The Society for Social Work and Research

2014 Annual Conference

January 15-19, 2014 I Grand Hyatt San Antonio I San Antonio, TX

Examining Adolescent Substance Use and Obesity Among a Nationally Representative Sample

Sunday, January 19, 2014: 9:15 AM
Marriott Riverwalk, Alamo Ballroom Salon F, 2nd Floor Elevator Level BR (San Antonio, TX)
* noted as presenting author
Andrea Brinkmann, MSW, PhD Student, University of Southern California, South Pasadena, CA
Background:  Obesity rates among children and adolescents in the United States have tripled in the last 30 years.  Current studies are inconclusive about the relationship between adolescent obesity and substance use.   Girls and boys and racial/ethnic minorities have different patterns of obesity, and this paper examines the gender and race moderator effects on the association between adolescent obesity and substance use.   In 2011, NIH called for researchers to identify the correlates of obesity, in particular suggesting the importance of identifying associations between obesity and risk taking behaviors while assessing if correlates are similar across subgroups of the population. 

Methods:  Data came from the Centers for Disease Control and Prevention’s national data set, Youth Risk Behavior Surveillance System, 2011.  The YRBS is a randomly administered survey given to a representative sample of adolescents ages 12-18 in the United States to monitor health-risk behaviors.  For this study, substance use is operationalized as use or no use within the past 30 days for alcohol, tobacco, marijuana, and cocaine.  Students who are obese (BMI ≥ 95th percentile) were compared with those who were in the healthy weight category (BMI in 5th – 84th percentile).  Logistic Regression was used to evaluate if adolescent substance use correlated with being obese and to examine the moderator effects of gender and race, while controlling for age.  For the moderator analysis, interactions were tested between gender and any substance use as well as between race/ethnicity and any substance use in the presence of their main effects. 

Results:  14,285 students were included in the original data set.  Based on self-reported BMI, 67.9% were in the healthy weight category, and 13.1% were in the obese category.  Reports of alcohol and cocaine use in the past 30 days revealed no differences between the obese and healthy weight students.  There was a positive association between tobacco use and obesity and a negative association between marijuana use and obesity (OR = 1.70, 95% CI = 1.25–2.30; OR = 0.66, 95% CI = 0.48–0.91 respectively).  Despite evidence that boys and girls have different substance use patterns and rates of obesity, no gender interaction effects were found.  There were, however, statistically significant interaction effects between race and tobacco use (p<.05).  African-American students who report tobacco usage were 7.77 more likely to be obese than white students who report smoking.  Latino students who report tobacco use, however, were only .84 times as likely to be obese compared to white students who report tobacco use. 

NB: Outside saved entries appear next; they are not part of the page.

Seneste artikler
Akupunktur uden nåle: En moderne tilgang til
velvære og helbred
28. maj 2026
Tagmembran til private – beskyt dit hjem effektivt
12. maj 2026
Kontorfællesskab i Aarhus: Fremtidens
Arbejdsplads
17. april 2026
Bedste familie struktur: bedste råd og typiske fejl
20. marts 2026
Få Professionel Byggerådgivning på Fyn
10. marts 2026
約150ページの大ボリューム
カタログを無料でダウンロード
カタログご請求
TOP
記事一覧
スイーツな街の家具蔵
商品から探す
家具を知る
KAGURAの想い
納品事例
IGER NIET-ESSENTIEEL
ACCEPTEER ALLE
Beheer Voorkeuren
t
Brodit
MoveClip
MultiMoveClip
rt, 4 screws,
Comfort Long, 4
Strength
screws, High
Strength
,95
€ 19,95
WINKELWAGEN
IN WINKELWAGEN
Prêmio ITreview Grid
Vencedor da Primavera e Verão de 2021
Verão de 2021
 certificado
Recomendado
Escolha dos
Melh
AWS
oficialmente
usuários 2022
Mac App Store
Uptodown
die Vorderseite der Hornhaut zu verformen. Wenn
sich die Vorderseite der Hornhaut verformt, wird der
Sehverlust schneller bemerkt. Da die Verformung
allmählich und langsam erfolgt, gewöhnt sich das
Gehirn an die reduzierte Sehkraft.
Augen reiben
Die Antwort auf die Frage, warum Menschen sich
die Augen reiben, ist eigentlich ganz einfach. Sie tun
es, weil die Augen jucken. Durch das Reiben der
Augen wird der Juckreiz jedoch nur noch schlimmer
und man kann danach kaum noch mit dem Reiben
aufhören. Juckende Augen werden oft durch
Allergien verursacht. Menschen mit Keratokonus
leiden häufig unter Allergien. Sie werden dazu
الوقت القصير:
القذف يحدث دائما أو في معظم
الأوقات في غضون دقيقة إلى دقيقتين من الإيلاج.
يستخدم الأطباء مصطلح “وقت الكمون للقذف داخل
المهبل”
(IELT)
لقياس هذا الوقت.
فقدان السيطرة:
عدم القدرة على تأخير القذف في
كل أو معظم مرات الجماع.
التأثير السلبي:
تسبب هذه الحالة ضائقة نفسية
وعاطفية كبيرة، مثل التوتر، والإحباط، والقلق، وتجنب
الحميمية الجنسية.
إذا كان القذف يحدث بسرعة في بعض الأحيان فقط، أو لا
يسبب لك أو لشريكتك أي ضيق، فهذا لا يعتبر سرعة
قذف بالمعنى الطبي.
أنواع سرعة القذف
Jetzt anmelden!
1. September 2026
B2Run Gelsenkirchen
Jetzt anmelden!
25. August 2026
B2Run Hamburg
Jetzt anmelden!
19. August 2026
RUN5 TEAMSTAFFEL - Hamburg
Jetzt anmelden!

Discussion:  Knowing the relationship between obesity and substance use could impact how we design obesity intervention and prevention efforts for adolescents.  In this study, adolescents who reported tobacco use had greater odds of being obese, while those who reported marijuana use had less odds of being obese.  Race moderated the relationship between reported tobacco use and obesity.  Overall, despite the modest statistically significant effects that were found, the differences in obesity rates among youths who use substances and those who do not may not warrant differences in obesity prevention or intervention efforts.